# Front end noise



## fiacovo (Dec 12, 2007)

I need anyones help on this because even the the mechanics at pontiac are going nuts. In the font end, driver side wheel only when I turn left it sqeaks. If Im coming off an exit where there is a decline and turn it will sqeak until I straighten out, but only on the left side not on the right. I brought the car in Monday and the dealership has been running all types of tests on it because they can't find what the problem is. They said they tried lubing joints, checked bushings and parts but can't find anything wrong with it. My car 2006 m6 has 13,244 miles on it, I drive this car only on the weekend pretty much and I drive it with respect. The dealership is going to be running a nation wide search to see if anyone else had this problem and that will be pretty much all they can do they said, so I might be getting my car back the same way. If anyone has an idea of what it can be so I can tell them to check it out, please let me know. Thanks guys.


----------



## GTO JUDGE (May 14, 2005)

Notice any wet spots on the strut? Anything bent? Brake shoes making contact with the rotor? Rotor warp? With the wheels turned the whole way to the Left can you get under car and look for any metal to metal contact coming from anywhere? Check on top of the strut mount in the engine bay for any signs of wear on the bushing or looseness that when the car is flexing to the Left it will rub?

Just some ideas.


----------



## Rukee (Feb 8, 2007)

It sounds like it may be brakes to me. Check the caliper slides and replace the pads with ceramic ones is were I would start.


----------



## LOWET (Oct 21, 2007)

fiacovo said:


> I need anyones help on this because even the the mechanics at pontiac are going nuts. In the font end, driver side wheel only when I turn left it sqeaks. If Im coming off an exit where there is a decline and turn it will sqeak until I straighten out, but only on the left side not on the right. I brought the car in Monday and the dealership has been running all types of tests on it because they can't find what the problem is. They said they tried lubing joints, checked bushings and parts but can't find anything wrong with it. My car 2006 m6 has 13,244 miles on it, I drive this car only on the weekend pretty much and I drive it with respect. The dealership is going to be running a nation wide search to see if anyone else had this problem and that will be pretty much all they can do they said, so I might be getting my car back the same way. If anyone has an idea of what it can be so I can tell them to check it out, please let me know. Thanks guys.

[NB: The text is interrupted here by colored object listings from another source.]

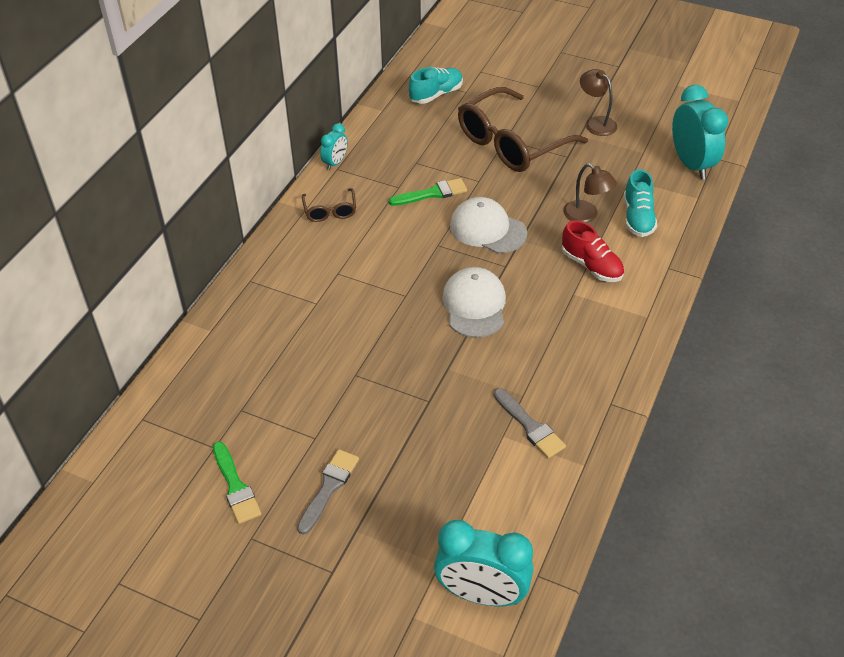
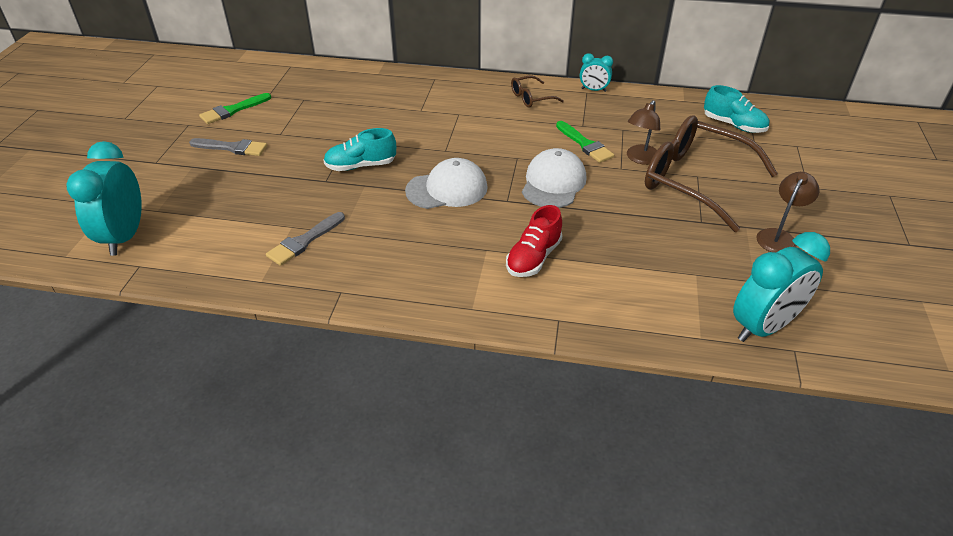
camera: 75 degrees right, 5 degrees down
brown lamp [563,163,617,223] -> brown lamp moved to [627,100,660,165]
turquoise shoe [624,169,657,237] -> turquoise shoe moved to [323,128,396,171]

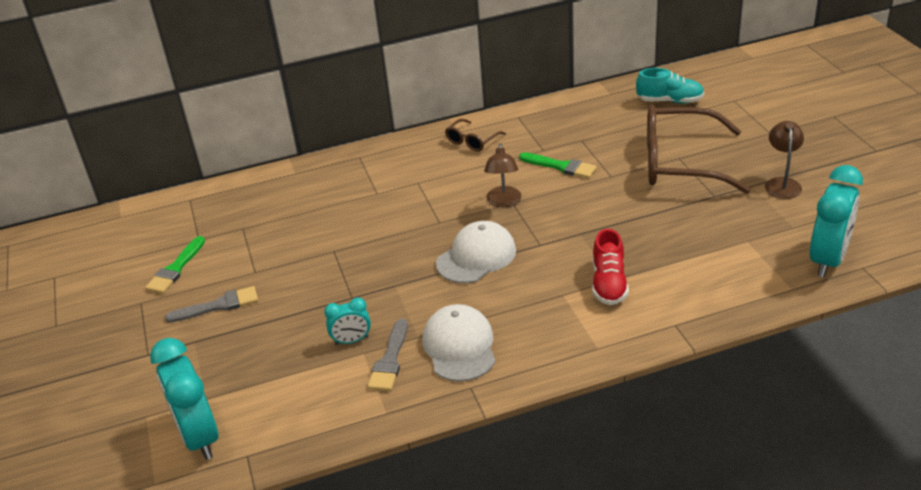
camera: 25 degrees left, 5 degrees down
turquoise shoe [323,128,396,171] -> none
white cap [522,148,586,208] -> white cap moved to [423,304,495,382]
turquoise clock [580,53,613,92] -> turquoise clock moved to [324,297,371,345]
brown lamp [627,100,660,165] -> brown lamp moved to [484,143,521,207]

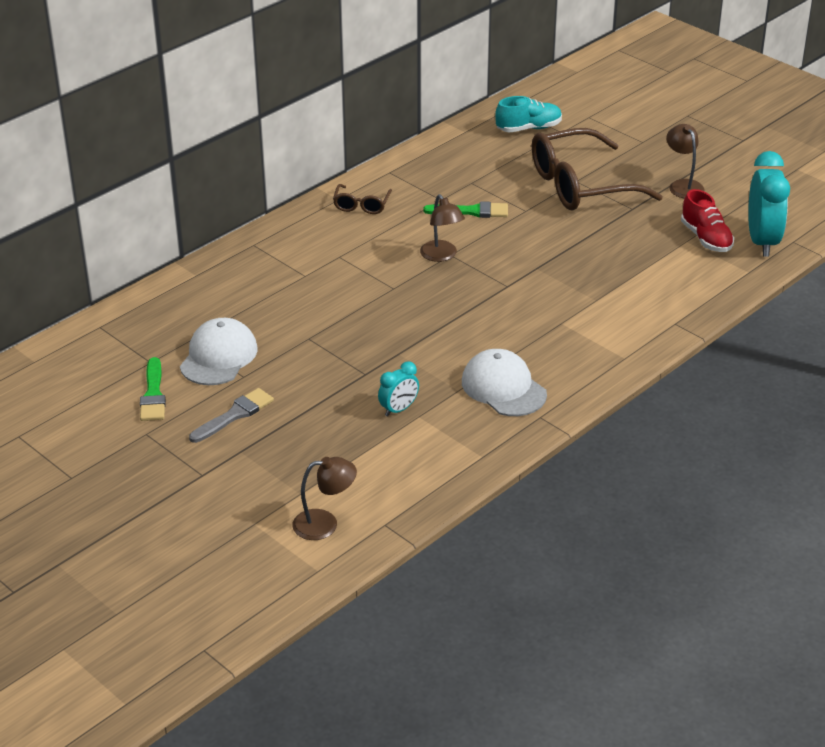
camera: 30 degrees left, 0 degrees up
turquoise clock [150,338,219,460] -> brown lamp [292,457,357,540]
grey brush [368,319,408,391] -> none
white cap [436,221,516,283] -> white cap moved to [180,318,257,385]
red shoe [592,229,629,305] -> red shoe moved to [681,189,734,252]

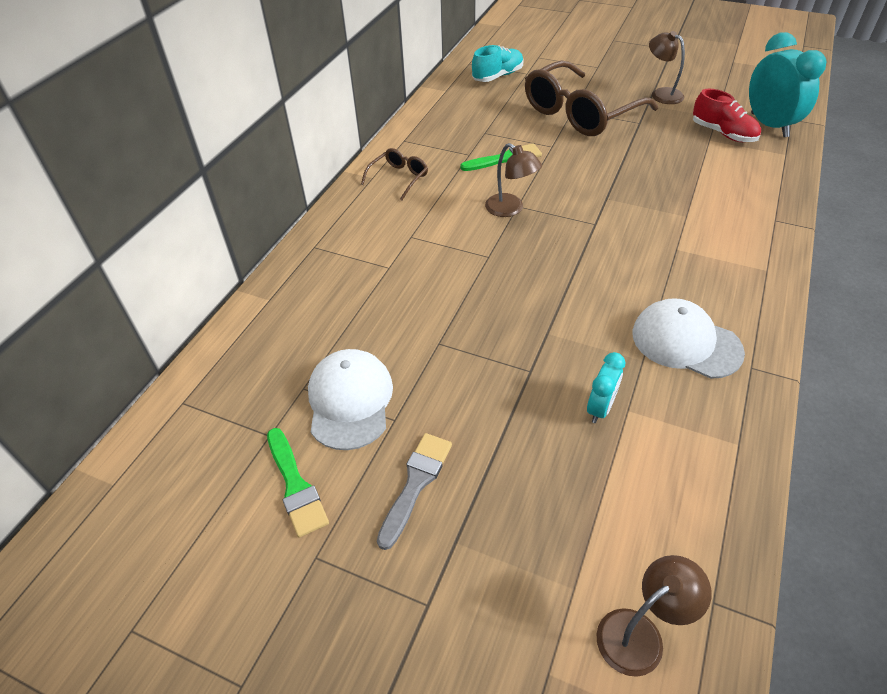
camera: 20 degrees left, 10 degrees up
brown glasses [333,184,392,214] -> brown glasses turned 135 degrees counterclockwise [361,148,428,200]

I may be WAY OFF the mark on my guess, but a few years ago the front end of my car would make a funny noise when on and off the gas mostly when I was turning left. It was a loose Drivers side motor mount. In your case it really sounds more like a brake or strut problem. If you can. Put your car on a lift or lift up the drivers side tire using a jack. Once the tire is up in the air , place one hand on the very top of the tire and put the other hand on the very bottom of the tire. Rock the wheel back and forth in a IN & OUT motion to feel for any excess play . If there is any movement you may have a suspension problem , remove the tire and check the strut for rub marks and check it inside wall of your tire for rub marks. Hope this helps.


----------